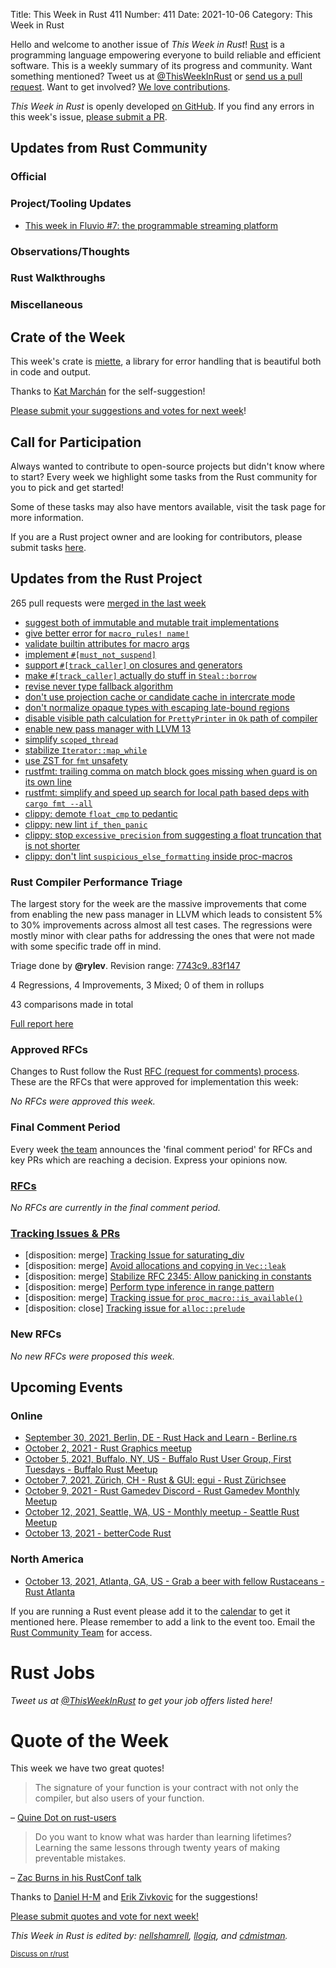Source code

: Title: This Week in Rust 411
Number: 411
Date: 2021-10-06
Category: This Week in Rust

Hello and welcome to another issue of *This Week in Rust*!
[Rust](http://rust-lang.org) is a programming language empowering everyone to build reliable and efficient software.
This is a weekly summary of its progress and community.
Want something mentioned? Tweet us at [@ThisWeekInRust](https://twitter.com/ThisWeekInRust) or [send us a pull request](https://github.com/rust-lang/this-week-in-rust).
Want to get involved? [We love contributions](https://github.com/rust-lang/rust/blob/master/CONTRIBUTING.md).

*This Week in Rust* is openly developed [on GitHub](https://github.com/rust-lang/this-week-in-rust).
If you find any errors in this week's issue, [please submit a PR](https://github.com/rust-lang/this-week-in-rust/pulls).

## Updates from Rust Community

### Official

### Project/Tooling Updates

- [This week in Fluvio #7: the programmable streaming platform](https://www.fluvio.io/news/this-week-in-fluvio-0007/)

### Observations/Thoughts

### Rust Walkthroughs

### Miscellaneous

## Crate of the Week

This week's crate is [miette](https://crates.io/crates/miette), a library for error handling that is beautiful both in code and output.

Thanks to [Kat Marchán](https://users.rust-lang.org/t/crate-of-the-week/2704/965) for the self-suggestion!

[Please submit your suggestions and votes for next week][submit_crate]!

[submit_crate]: https://users.rust-lang.org/t/crate-of-the-week/2704

## Call for Participation

Always wanted to contribute to open-source projects but didn't know where to start?
Every week we highlight some tasks from the Rust community for you to pick and get started!

Some of these tasks may also have mentors available, visit the task page for more information.

If you are a Rust project owner and are looking for contributors, please submit tasks [here][guidelines].

[guidelines]: https://users.rust-lang.org/t/twir-call-for-participation/4821

## Updates from the Rust Project

265 pull requests were [merged in the last week][merged]

[merged]: https://github.com/search?q=is%3Apr+org%3Arust-lang+is%3Amerged+merged%3A2021-09-20..2021-09-27

* [suggest both of immutable and mutable trait implementations](https://github.com/rust-lang/rust/pull/89263)
* [give better error for `macro_rules! name!`](https://github.com/rust-lang/rust/pull/89221)
* [validate builtin attributes for macro args](https://github.com/rust-lang/rust/pull/88680)
* [implement `#[must_not_suspend]`](https://github.com/rust-lang/rust/pull/88865)
* [support `#[track_caller]` on closures and generators](https://github.com/rust-lang/rust/pull/87064)
* [make `#[track_caller]` actually do stuff in `Steal::borrow`](https://github.com/rust-lang/rust/pull/89237)
* [revise never type fallback algorithm](https://github.com/rust-lang/rust/pull/88804)
* [don't use projection cache or candidate cache in intercrate mode](https://github.com/rust-lang/rust/pull/89125)
* [don't normalize opaque types with escaping late-bound regions](https://github.com/rust-lang/rust/pull/89285)
* [disable visible path calculation for `PrettyPrinter` in `Ok` path of compiler](https://github.com/rust-lang/rust/pull/89120)
* [enable new pass manager with LLVM 13](https://github.com/rust-lang/rust/pull/88243)
* [simplify `scoped_thread`](https://github.com/rust-lang/rust/pull/89104)
* [stabilize `Iterator::map_while`](https://github.com/rust-lang/rust/pull/89086)
* [use ZST for `fmt` unsafety](https://github.com/rust-lang/rust/pull/89139)
* [rustfmt: trailing comma on match block goes missing when guard is on its own line](https://github.com/rust-lang/rustfmt/pull/4998)
* [rustfmt: simplify and speed up search for local path based deps with `cargo fmt --all`](https://github.com/rust-lang/rustfmt/pull/4997)
* [clippy: demote `float_cmp` to pedantic](https://github.com/rust-lang/rust-clippy/pull/7692)
* [clippy: new lint `if_then_panic`](https://github.com/rust-lang/rust-clippy/pull/7669)
* [clippy: stop `excessive_precision` from suggesting a float truncation that is not shorter](https://github.com/rust-lang/rust-clippy/pull/7722)
* [clippy: don't lint `suspicious_else_formatting` inside proc-macros](https://github.com/rust-lang/rust-clippy/pull/7707)

### Rust Compiler Performance Triage

The largest story for the week are the massive improvements that come from enabling the new pass manager in LLVM which leads to consistent 5% to 30% improvements across almost all test cases. The regressions were mostly minor with clear paths for addressing the ones that were not made with some specific trade off in mind.

Triage done by **@rylev**.
Revision range: [7743c9..83f147](https://perf.rust-lang.org/?start=7743c9fadd64886d537966ba224b9c20e6014a59&end=83f147b3baf21acfc367a6da1045d212cd3957e4&absolute=false&stat=instructions%3Au)

4 Regressions, 4 Improvements, 3 Mixed; 0 of them in rollups

43 comparisons made in total

[Full report here](https://github.com/rust-lang/rustc-perf/blob/master/triage/2021-09-28.md)

### Approved RFCs

Changes to Rust follow the Rust [RFC (request for comments) process](https://github.com/rust-lang/rfcs#rust-rfcs). These
are the RFCs that were approved for implementation this week:

*No RFCs were approved this week.*

### Final Comment Period

Every week [the team](https://www.rust-lang.org/team.html) announces the
'final comment period' for RFCs and key PRs which are reaching a
decision. Express your opinions now.

### [RFCs](https://github.com/rust-lang/rfcs/labels/final-comment-period)

*No RFCs are currently in the final comment period.*

### [Tracking Issues & PRs](https://github.com/rust-lang/rust/labels/final-comment-period)

* [disposition: merge] [Tracking Issue for saturating_div](https://github.com/rust-lang/rust/issues/89381)
* [disposition: merge] [Avoid allocations and copying in `Vec::leak`](https://github.com/rust-lang/rust/pull/89337)
* [disposition: merge] [Stabilize RFC 2345: Allow panicking in constants](https://github.com/rust-lang/rust/issues/89006)
* [disposition: merge] [Perform type inference in range pattern](https://github.com/rust-lang/rust/pull/88090)
* [disposition: merge] [Tracking issue for `proc_macro::is_available()`](https://github.com/rust-lang/rust/issues/71436)
* [disposition: close] [Tracking issue for `alloc::prelude`](https://github.com/rust-lang/rust/issues/58935)

### New RFCs

*No new RFCs were proposed this week.*

## Upcoming Events

### Online

* [September 30, 2021, Berlin, DE - Rust Hack and Learn - Berline.rs](https://berline.rs/)
* [October 2, 2021 - Rust Graphics meetup](https://github.com/gfx-rs/meetup)
* [October 5, 2021, Buffalo, NY, US - Buffalo Rust User Group, First Tuesdays - Buffalo Rust Meetup](https://www.meetup.com/Buffalo-Rust-Meetup/events/280628523/)
* [October 7, 2021, Zürich, CH - Rust & GUI: egui - Rust Zürichsee](https://www.meetup.com/Rust-Zurich/events/280399418/)
* [October 9, 2021 - Rust Gamedev Discord - Rust Gamedev Monthly Meetup](https://discord.gg/yNtPTb2)
* [October 12, 2021, Seattle, WA, US - Monthly meetup - Seattle Rust Meetup](https://www.meetup.com/Seattle-Rust-Meetup/events/gskksryccnbqb/)
* [October 13, 2021 - betterCode Rust](https://rust.bettercode.eu/)

### North America

* [October 13, 2021, Atlanta, GA, US - Grab a beer with fellow Rustaceans - Rust Atlanta](https://www.meetup.com/Rust-ATL/events/lhpkmsyccnbrb/)


If you are running a Rust event please add it to the [calendar] to get
it mentioned here. Please remember to add a link to the event too.
Email the [Rust Community Team][community] for access.

[calendar]: https://www.google.com/calendar/embed?src=apd9vmbc22egenmtu5l6c5jbfc%40group.calendar.google.com
[community]: mailto:community-team@rust-lang.org

# Rust Jobs

*Tweet us at [@ThisWeekInRust](https://twitter.com/ThisWeekInRust) to get your job offers listed here!*

# Quote of the Week

This week we have two great quotes!

> The signature of your function is your contract with not only the compiler, but also users of your function.

– [Quine Dot on rust-users](https://users.rust-lang.org/t/why-rust-lifetime-elision-cannot-inference-the-proper-lifetime-annotations-on-functions/65106/3)

> Do you want to know what was harder than learning lifetimes? Learning the same lessons through twenty years of making preventable mistakes.

– [Zac Burns in his RustConf talk](https://www.youtube.com/watch?v=4_Jg-rLDy-Y&t=1658s)

Thanks to [Daniel H-M](https://users.rust-lang.org/t/twir-quote-of-the-week/328/1116) and [Erik Zivkovic](https://users.rust-lang.org/t/twir-quote-of-the-week/328/1117) for the suggestions!

[Please submit quotes and vote for next week!](https://users.rust-lang.org/t/twir-quote-of-the-week/328)

*This Week in Rust is edited by: [nellshamrell](https://github.com/nellshamrell), [llogiq](https://github.com/llogiq), and [cdmistman](https://github.com/cdmistman).*

<small>[Discuss on r/rust](https://www.reddit.com/r/rust/comments/k5nsab/this_week_in_rust_367/)</small>
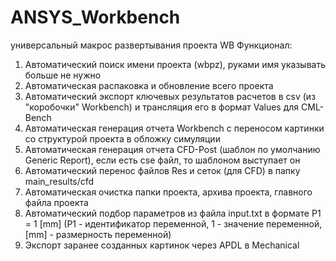 # ANSYS_Workbench
универсальный макрос развертывания проекта WB
Функционал:

1. Автоматический поиск имени проекта (wbpz), руками имя указывать больше не нужно
2. Автоматическая распаковка и обновление всего проекта
3. Автоматический экспорт ключевых результатов расчетов в csv (из "коробочки" Workbench) и трансляция его в формат Values для CML-Bench
4. Автоматическая генерация отчета Workbench с переносом картинки со структурой проекта в обложку симуляции
5. Автоматическая генерация отчета CFD-Post (шаблон по умолчанию Generic Report), если есть cse файл, то шаблоном выступает он
6. Автоматический перенос файлов Res и сеток (для CFD) в папку main_results/cfd
7. Автоматическая очистка папки проекта, архива проекта, главного файла проекта
8. Автоматический подбор параметров из файла input.txt в формате P1 = 1 [mm] (P1 - идентификатор переменной, 1 - значение переменной, [mm] - размерность переменной)
9. Экспорт заранее созданных картинок через APDL в Mechanical
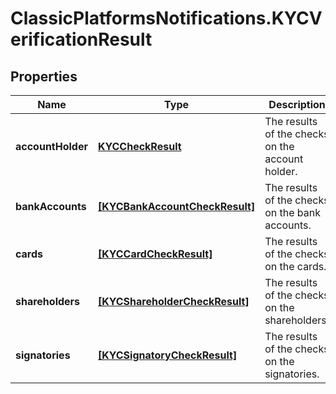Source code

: # ClassicPlatformsNotifications.KYCVerificationResult

## Properties

Name | Type | Description | Notes
------------ | ------------- | ------------- | -------------
**accountHolder** | [**KYCCheckResult**](KYCCheckResult.md) | The results of the checks on the account holder. | [optional] 
**bankAccounts** | [**[KYCBankAccountCheckResult]**](KYCBankAccountCheckResult.md) | The results of the checks on the bank accounts. | [optional] 
**cards** | [**[KYCCardCheckResult]**](KYCCardCheckResult.md) | The results of the checks on the cards. | [optional] 
**shareholders** | [**[KYCShareholderCheckResult]**](KYCShareholderCheckResult.md) | The results of the checks on the shareholders. | [optional] 
**signatories** | [**[KYCSignatoryCheckResult]**](KYCSignatoryCheckResult.md) | The results of the checks on the signatories. | [optional] 


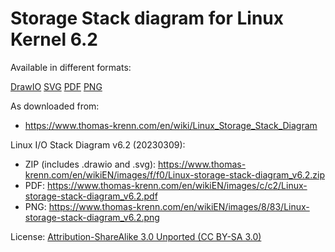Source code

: # Storage Stack diagram for Linux Kernel 6.2

Available in different formats:

[DrawIO](Linux-storage-stack-diagram_v6.2.drawio)
[SVG](Linux-storage-stack-diagram_v6.2.svg)
[PDF](Linux-storage-stack-diagram_v6.2.pdf)
[PNG](Linux-storage-stack-diagram_v6.2.png)

As downloaded from:

- <https://www.thomas-krenn.com/en/wiki/Linux_Storage_Stack_Diagram>

Linux I/O Stack Diagram v6.2 (20230309):

- ZIP (includes .drawio and .svg): <https://www.thomas-krenn.com/en/wikiEN/images/f/f0/Linux-storage-stack-diagram_v6.2.zip>
- PDF: <https://www.thomas-krenn.com/en/wikiEN/images/c/c2/Linux-storage-stack-diagram_v6.2.pdf>
- PNG: <https://www.thomas-krenn.com/en/wikiEN/images/8/83/Linux-storage-stack-diagram_v6.2.png>

License: [Attribution-ShareAlike 3.0 Unported (CC BY-SA 3.0)](https://creativecommons.org/licenses/by-sa/3.0/)
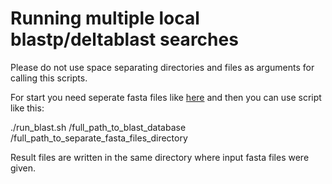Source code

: Running multiple local blastp/deltablast searches
=================================================

Please do not use space separating directories and files as arguments for calling this scripts.

For start you need seperate fasta files like [here](https://github.com/andrejpan/bioinformatic_documentation/tree/master/split_multiple_fasta_file/amilaze_aa) and then you can use script like this:

./run_blast.sh /full_path_to_blast_database /full_path_to_separate_fasta_files_directory

Result files are written in the same directory where input fasta files were given.
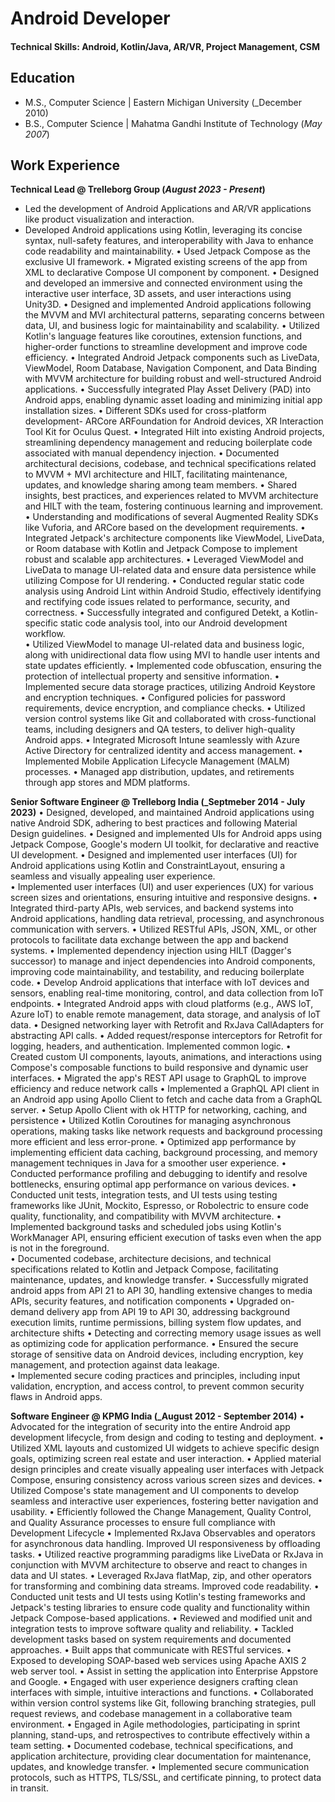 # Android Developer

#### Technical Skills: Android, Kotlin/Java, AR/VR, Project Management, CSM

## Education							       		
- M.S., Computer Science	| Eastern Michigan University (_December 2010)	 			        		
- B.S., Computer Science | Mahatma Gandhi Institute of Technology (_May 2007_)

## Work Experience
**Technical Lead @ Trelleborg Group (_August 2023 - Present_)**
- Led the development of Android Applications and AR/VR applications like product visualization and interaction.
- Developed Android applications using Kotlin, leveraging its concise syntax, null-safety features, and interoperability with Java to enhance code readability and maintainability.
    • Used Jetpack Compose as the exclusive UI framework.
    • Migrated existing screens of the app from XML to declarative Compose UI component by component.
    • Designed and developed an immersive and connected environment using the interactive user interface, 3D assets, and user interactions using Unity3D. 
    • Designed and implemented Android applications following the MVVM and MVI architectural patterns, separating concerns between data, UI, and business logic for maintainability and scalability.
    • Utilized Kotlin's language features like coroutines, extension functions, and higher-order functions to streamline development and improve code efficiency.
    • Integrated Android Jetpack components such as LiveData, ViewModel, Room Database, Navigation Component, and Data Binding with MVVM architecture for building robust and well-structured Android applications.
    • Successfully integrated Play Asset Delivery (PAD) into Android apps, enabling dynamic asset loading and minimizing initial app installation sizes. 
    • Different SDKs used for cross-platform development- ARCore ARFoundation for Android devices, XR Interaction Tool Kit for Oculus Quest.
    • Integrated Hilt into existing Android projects, streamlining dependency management and reducing boilerplate code associated with manual dependency injection. 
    • Documented architectural decisions, codebase, and technical specifications related to MVVM + MVI architecture and HILT, facilitating maintenance, updates, and knowledge sharing among team members.
    • Shared insights, best practices, and experiences related to MVVM architecture and HILT with the team, fostering continuous learning and improvement.
    • Understanding and modifications of several Augmented Reality SDKs like Vuforia, and ARCore based on the development requirements.
    • Integrated Jetpack's architecture components like ViewModel, LiveData, or Room database with Kotlin and Jetpack Compose to implement robust and scalable app architectures.
    • Leveraged ViewModel and LiveData to manage UI-related data and ensure data persistence while utilizing Compose for UI rendering.
    • Conducted regular static code analysis using Android Lint within Android Studio, effectively identifying and rectifying code issues related to performance, security, and correctness. 
    • Successfully integrated and configured Detekt, a Kotlin-specific static code analysis tool, into our Android development workflow.  
    • Utilized ViewModel to manage UI-related data and business logic, along with unidirectional data flow using MVI to handle user intents and state updates efficiently.
    • Implemented code obfuscation, ensuring the protection of intellectual property and sensitive information.
    • Implemented secure data storage practices, utilizing Android Keystore and encryption techniques.
    • Configured policies for password requirements, device encryption, and compliance checks.
    • Utilized version control systems like Git and collaborated with cross-functional teams, including designers and QA testers, to deliver high-quality Android apps.
    • Integrated Microsoft Intune seamlessly with Azure Active Directory for centralized identity and access management.
    • Implemented Mobile Application Lifecycle Management (MALM) processes.
    • Managed app distribution, updates, and retirements through app stores and MDM platforms.

**Senior Software Engineer @ Trelleborg India (_Septmeber 2014 - July 2023)**
    • Designed, developed, and maintained Android applications using native Android SDK, adhering to best practices and following Material Design guidelines.
    • Designed and implemented UIs for Android apps using Jetpack Compose, Google's modern UI toolkit, for declarative and reactive UI development.
    • Designed and implemented user interfaces (UI) for Android applications using Kotlin and ConstraintLayout, ensuring a seamless and visually appealing user experience.  
    • Implemented user interfaces (UI) and user experiences (UX) for various screen sizes and orientations, ensuring intuitive and responsive designs.
    • Integrated third-party APIs, web services, and backend systems into Android applications, handling data retrieval, processing, and asynchronous communication with servers.
    • Utilized RESTful APIs, JSON, XML, or other protocols to facilitate data exchange between the app and backend systems.
    • Implemented dependency injection using HILT (Dagger's successor) to manage and inject dependencies into Android components, improving code maintainability, and testability, and reducing boilerplate code.
    • Develop Android applications that interface with IoT devices and sensors, enabling real-time monitoring, control, and data collection from IoT endpoints.
    • Integrated Android apps with cloud platforms (e.g., AWS IoT, Azure IoT) to enable remote management, data storage, and analysis of IoT data.
    • Designed networking layer with Retrofit and RxJava CallAdapters for abstracting API calls.
    • Added request/response interceptors for Retrofit for logging, headers, and authentication. Implemented common logic.
    • Created custom UI components, layouts, animations, and interactions using Compose's composable functions to build responsive and dynamic user interfaces.
    • Migrated the app's REST API usage to GraphQL to improve efficiency and reduce network calls
    • Implemented a GraphQL API client in an Android app using Apollo Client to fetch and cache data from a GraphQL server.
    • Setup Apollo Client with ok HTTP for networking, caching, and persistence
    • Utilized Kotlin Coroutines for managing asynchronous operations, making tasks like network requests and background processing more efficient and less error-prone. 
    • Optimized app performance by implementing efficient data caching, background processing, and memory management techniques in Java for a smoother user experience.
    • Conducted performance profiling and debugging to identify and resolve bottlenecks, ensuring optimal app performance on various devices.
    • Conducted unit tests, integration tests, and UI tests using testing frameworks like JUnit, Mockito, Espresso, or Robolectric to ensure code quality, functionality, and compatibility with MVVM architecture.
    • Implemented background tasks and scheduled jobs using Kotlin's WorkManager API, ensuring efficient execution of tasks even when the app is not in the foreground.  
    • Documented codebase, architecture decisions, and technical specifications related to Kotlin and Jetpack Compose, facilitating maintenance, updates, and knowledge transfer.
    • Successfully migrated android apps from API 21 to API 30, handling extensive changes to media APIs, security features, and notification components
    • Upgraded on-demand delivery app from API 19 to API 30, addressing background execution limits, runtime permissions, billing system flow updates, and architecture shifts
    • Detecting and correcting memory usage issues as well as optimizing code for application performance.
    • Ensured the secure storage of sensitive data on Android devices, including encryption, key management, and protection against data leakage.  
    • Implemented secure coding practices and principles, including input validation, encryption, and access control, to prevent common security flaws in Android apps. 

**Software Engineer @ KPMG India (_August 2012 - September 2014)**
    • Advocated for the integration of security into the entire Android app development lifecycle, from design and coding to testing and deployment.
    • Utilized XML layouts and customized UI widgets to achieve specific design goals, optimizing screen real estate and user interaction. 
    • Applied material design principles and create visually appealing user interfaces with Jetpack Compose, ensuring consistency across various screen sizes and devices.
    • Utilized Compose's state management and UI components to develop seamless and interactive user experiences, fostering better navigation and usability.
    • Efficiently followed the Change Management, Quality Control, and Quality Assurance processes to ensure full compliance with Development Lifecycle
    • Implemented RxJava Observables and operators for asynchronous data handling. Improved UI responsiveness by offloading tasks.
    • Utilized reactive programming paradigms like LiveData or RxJava in conjunction with MVVM architecture to observe and react to changes in data and UI states.
    • Leveraged RxJava flatMap, zip, and other operators for transforming and combining data streams. Improved code readability.
    • Conducted unit tests and UI tests using Kotlin's testing frameworks and Jetpack's testing libraries to ensure code quality and functionality within Jetpack Compose-based applications.
    • Reviewed and modified unit and integration tests to improve software quality and reliability.
    • Tackled development tasks based on system requirements and documented approaches.
    • Built apps that communicate with RESTful services.
    • Exposed to developing SOAP-based web services using Apache AXIS 2 web server tool.
    • Assist in setting the application into Enterprise Appstore and Google.
    • Engaged with user experience designers crafting clean interfaces with simple, intuitive interactions and functions. 
    • Collaborated within version control systems like Git, following branching strategies, pull request reviews, and codebase management in a collaborative team environment.
    • Engaged in Agile methodologies, participating in sprint planning, stand-ups, and retrospectives to contribute effectively within a team setting.
    • Documented codebase, technical specifications, and application architecture, providing clear documentation for maintenance, updates, and knowledge transfer.
    • Implemented secure communication protocols, such as HTTPS, TLS/SSL, and certificate pinning, to protect data in transit.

──────────────────────────────

> [Problem requirements] Your answer should be the lines above, from the line containing "Want something mentioned?" up to and including the line containing "Every week we", reproduced exactly and with nothing else.

> [Your solution]
Want something mentioned? Tweet us at [@ThisWeekInRust](https://twitter.com/ThisWeekInRust) or [send us a pull request](https://github.com/rust-lang/this-week-in-rust).
Want to get involved? [We love contributions](https://github.com/rust-lang/rust/blob/master/CONTRIBUTING.md).

*This Week in Rust* is openly developed [on GitHub](https://github.com/rust-lang/this-week-in-rust).
If you find any errors in this week's issue, [please submit a PR](https://github.com/rust-lang/this-week-in-rust/pulls).

## Updates from Rust Community

### Official

### Project/Tooling Updates

- [This week in Fluvio #7: the programmable streaming platform](https://www.fluvio.io/news/this-week-in-fluvio-0007/)

### Observations/Thoughts

### Rust Walkthroughs

### Miscellaneous

## Crate of the Week

This week's crate is [miette](https://crates.io/crates/miette), a library for error handling that is beautiful both in code and output.

Thanks to [Kat Marchán](https://users.rust-lang.org/t/crate-of-the-week/2704/965) for the self-suggestion!

[Please submit your suggestions and votes for next week][submit_crate]!

[submit_crate]: https://users.rust-lang.org/t/crate-of-the-week/2704

## Call for Participation

Always wanted to contribute to open-source projects but didn't know where to start?
Every week we highlight some tasks from the Rust community for you to pick and get started!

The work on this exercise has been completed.